Microsoft SQL Database Servers

Vulnerable internet-facing Microsoft SQL (MS SQL) Servers are being targeted by threat actors as part of a new campaign to deploy the Cobalt Strike adversary simulation tool on compromised hosts.

"Attacks that target MS SQL servers include attacks to the environment where its vulnerability has not been patched, brute forcing, and dictionary attack against poorly managed servers," South Korean cybersecurity company AhnLab Security Emergency Response Center (ASEC) said in a report published Monday.

Cybersecurity

Cobalt Strike is a commercial, full-featured penetration testing framework that allows an attacker to deploy an agent named "Beacon" on the victim machine, granting the operator remote access to the system. Although billed as a red team threat simulation platform, cracked versions of the software have been actively used by a wide range of threat actors.

Intrusions observed by ASEC involve the unidentified actor scanning port 1433 to check for exposed MS SQL servers to perform brute force or dictionary attacks against the system administrator account, i.e., "sa" account, to attempt a log in.

Microsoft SQL Database Servers

That's not to say that servers not left accessible over the internet aren't vulnerable, what with the threat actor behind LemonDuck malware scanning the same port to laterally move across the network.

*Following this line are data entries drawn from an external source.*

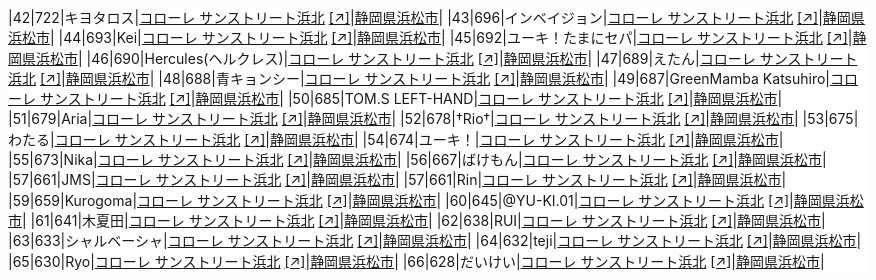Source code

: |42|722|<span class="rank-name-pd">キヨタロス</span>|<a href="/darts/rank/shops/7422.html">コローレ サンストリート浜北</a> <a href="https://vs.phoenixdarts.com/jp/shop/shopDetailInfo/s_7422?s_seq=7422">[↗]</a>|<a href="/darts/rank/静岡県/浜松市">静岡県浜松市</a>|
|43|696|<span class="rank-name-pd">インベイジョン</span>|<a href="/darts/rank/shops/7422.html">コローレ サンストリート浜北</a> <a href="https://vs.phoenixdarts.com/jp/shop/shopDetailInfo/s_7422?s_seq=7422">[↗]</a>|<a href="/darts/rank/静岡県/浜松市">静岡県浜松市</a>|
|44|693|<span class="rank-name-pd">Kei</span>|<a href="/darts/rank/shops/7422.html">コローレ サンストリート浜北</a> <a href="https://vs.phoenixdarts.com/jp/shop/shopDetailInfo/s_7422?s_seq=7422">[↗]</a>|<a href="/darts/rank/静岡県/浜松市">静岡県浜松市</a>|
|45|692|<span class="rank-name-pd">ユーキ！たまにセパ</span>|<a href="/darts/rank/shops/7422.html">コローレ サンストリート浜北</a> <a href="https://vs.phoenixdarts.com/jp/shop/shopDetailInfo/s_7422?s_seq=7422">[↗]</a>|<a href="/darts/rank/静岡県/浜松市">静岡県浜松市</a>|
|46|690|<span class="rank-name-pd">Hercules(ヘルクレス)</span>|<a href="/darts/rank/shops/7422.html">コローレ サンストリート浜北</a> <a href="https://vs.phoenixdarts.com/jp/shop/shopDetailInfo/s_7422?s_seq=7422">[↗]</a>|<a href="/darts/rank/静岡県/浜松市">静岡県浜松市</a>|
|47|689|<span class="rank-name-pd">えたん</span>|<a href="/darts/rank/shops/7422.html">コローレ サンストリート浜北</a> <a href="https://vs.phoenixdarts.com/jp/shop/shopDetailInfo/s_7422?s_seq=7422">[↗]</a>|<a href="/darts/rank/静岡県/浜松市">静岡県浜松市</a>|
|48|688|<span class="rank-name-pd">青キョンシー</span>|<a href="/darts/rank/shops/7422.html">コローレ サンストリート浜北</a> <a href="https://vs.phoenixdarts.com/jp/shop/shopDetailInfo/s_7422?s_seq=7422">[↗]</a>|<a href="/darts/rank/静岡県/浜松市">静岡県浜松市</a>|
|49|687|<span class="rank-name-pd">GreenMamba Katsuhiro</span>|<a href="/darts/rank/shops/7422.html">コローレ サンストリート浜北</a> <a href="https://vs.phoenixdarts.com/jp/shop/shopDetailInfo/s_7422?s_seq=7422">[↗]</a>|<a href="/darts/rank/静岡県/浜松市">静岡県浜松市</a>|
|50|685|<span class="rank-name-pd">TOM.S LEFT-HAND</span>|<a href="/darts/rank/shops/7422.html">コローレ サンストリート浜北</a> <a href="https://vs.phoenixdarts.com/jp/shop/shopDetailInfo/s_7422?s_seq=7422">[↗]</a>|<a href="/darts/rank/静岡県/浜松市">静岡県浜松市</a>|
|51|679|<span class="rank-name-pd">Aria</span>|<a href="/darts/rank/shops/7422.html">コローレ サンストリート浜北</a> <a href="https://vs.phoenixdarts.com/jp/shop/shopDetailInfo/s_7422?s_seq=7422">[↗]</a>|<a href="/darts/rank/静岡県/浜松市">静岡県浜松市</a>|
|52|678|<span class="rank-name-pd">†Rio†</span>|<a href="/darts/rank/shops/7422.html">コローレ サンストリート浜北</a> <a href="https://vs.phoenixdarts.com/jp/shop/shopDetailInfo/s_7422?s_seq=7422">[↗]</a>|<a href="/darts/rank/静岡県/浜松市">静岡県浜松市</a>|
|53|675|<span class="rank-name-pd">わたる</span>|<a href="/darts/rank/shops/7422.html">コローレ サンストリート浜北</a> <a href="https://vs.phoenixdarts.com/jp/shop/shopDetailInfo/s_7422?s_seq=7422">[↗]</a>|<a href="/darts/rank/静岡県/浜松市">静岡県浜松市</a>|
|54|674|<span class="rank-name-pd">ユーキ！</span>|<a href="/darts/rank/shops/7422.html">コローレ サンストリート浜北</a> <a href="https://vs.phoenixdarts.com/jp/shop/shopDetailInfo/s_7422?s_seq=7422">[↗]</a>|<a href="/darts/rank/静岡県/浜松市">静岡県浜松市</a>|
|55|673|<span class="rank-name-pd">Nika</span>|<a href="/darts/rank/shops/7422.html">コローレ サンストリート浜北</a> <a href="https://vs.phoenixdarts.com/jp/shop/shopDetailInfo/s_7422?s_seq=7422">[↗]</a>|<a href="/darts/rank/静岡県/浜松市">静岡県浜松市</a>|
|56|667|<span class="rank-name-pd">ばけもん</span>|<a href="/darts/rank/shops/7422.html">コローレ サンストリート浜北</a> <a href="https://vs.phoenixdarts.com/jp/shop/shopDetailInfo/s_7422?s_seq=7422">[↗]</a>|<a href="/darts/rank/静岡県/浜松市">静岡県浜松市</a>|
|57|661|<span class="rank-name-pd">JMS</span>|<a href="/darts/rank/shops/7422.html">コローレ サンストリート浜北</a> <a href="https://vs.phoenixdarts.com/jp/shop/shopDetailInfo/s_7422?s_seq=7422">[↗]</a>|<a href="/darts/rank/静岡県/浜松市">静岡県浜松市</a>|
|57|661|<span class="rank-name-pd">Rin</span>|<a href="/darts/rank/shops/7422.html">コローレ サンストリート浜北</a> <a href="https://vs.phoenixdarts.com/jp/shop/shopDetailInfo/s_7422?s_seq=7422">[↗]</a>|<a href="/darts/rank/静岡県/浜松市">静岡県浜松市</a>|
|59|659|<span class="rank-name-pd">Kurogoma</span>|<a href="/darts/rank/shops/7422.html">コローレ サンストリート浜北</a> <a href="https://vs.phoenixdarts.com/jp/shop/shopDetailInfo/s_7422?s_seq=7422">[↗]</a>|<a href="/darts/rank/静岡県/浜松市">静岡県浜松市</a>|
|60|645|<span class="rank-name-pd">@YU-KI.01</span>|<a href="/darts/rank/shops/7422.html">コローレ サンストリート浜北</a> <a href="https://vs.phoenixdarts.com/jp/shop/shopDetailInfo/s_7422?s_seq=7422">[↗]</a>|<a href="/darts/rank/静岡県/浜松市">静岡県浜松市</a>|
|61|641|<span class="rank-name-pd">木夏田</span>|<a href="/darts/rank/shops/7422.html">コローレ サンストリート浜北</a> <a href="https://vs.phoenixdarts.com/jp/shop/shopDetailInfo/s_7422?s_seq=7422">[↗]</a>|<a href="/darts/rank/静岡県/浜松市">静岡県浜松市</a>|
|62|638|<span class="rank-name-pd">RUI</span>|<a href="/darts/rank/shops/7422.html">コローレ サンストリート浜北</a> <a href="https://vs.phoenixdarts.com/jp/shop/shopDetailInfo/s_7422?s_seq=7422">[↗]</a>|<a href="/darts/rank/静岡県/浜松市">静岡県浜松市</a>|
|63|633|<span class="rank-name-pd">シャルベーシャ</span>|<a href="/darts/rank/shops/7422.html">コローレ サンストリート浜北</a> <a href="https://vs.phoenixdarts.com/jp/shop/shopDetailInfo/s_7422?s_seq=7422">[↗]</a>|<a href="/darts/rank/静岡県/浜松市">静岡県浜松市</a>|
|64|632|<span class="rank-name-pd">teji</span>|<a href="/darts/rank/shops/7422.html">コローレ サンストリート浜北</a> <a href="https://vs.phoenixdarts.com/jp/shop/shopDetailInfo/s_7422?s_seq=7422">[↗]</a>|<a href="/darts/rank/静岡県/浜松市">静岡県浜松市</a>|
|65|630|<span class="rank-name-pd">Ryo</span>|<a href="/darts/rank/shops/7422.html">コローレ サンストリート浜北</a> <a href="https://vs.phoenixdarts.com/jp/shop/shopDetailInfo/s_7422?s_seq=7422">[↗]</a>|<a href="/darts/rank/静岡県/浜松市">静岡県浜松市</a>|
|66|628|<span class="rank-name-pd">だいけい</span>|<a href="/darts/rank/shops/7422.html">コローレ サンストリート浜北</a> <a href="https://vs.phoenixdarts.com/jp/shop/shopDetailInfo/s_7422?s_seq=7422">[↗]</a>|<a href="/darts/rank/静岡県/浜松市">静岡県浜松市</a>|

"Managing admin account credentials so that they're vulnerable to brute forcing and dictionary attacks as above or failing to change the credentials periodically may make the MS-SQL server the main target of attackers," the researchers said.

Upon successfully gaining a foothold, the next phase of the attack works by spawning a Windows command shell via the MS SQL "sqlservr.exe" process to download the next-stage payload that houses the encoded Cobalt Strike binary on to the system.

Cybersecurity

The attacks ultimately culminate with the malware decoding the Cobalt Strike executable, followed by injecting it into the legitimate Microsoft Build Engine (MSBuild) process, which has been previously abused by malicious actors to filelessly deliver remote access trojans and password-stealing malware on targeted Windows systems.

Furthermore, the Cobalt Strike that's executed in MSBuild.exe comes with additional configurations to evade detection of security software. It achieves this by loading "wwanmm.dll," a Windows library for WWan Media Manager, then writing and running the Beacon in the memory area of the DLL.

"As the beacon that receives the attacker's command and performs the malicious behavior does not exist in a suspicious memory area and instead operates in the normal module wwanmm.dll, it can bypass memory-based detection," the researchers noted.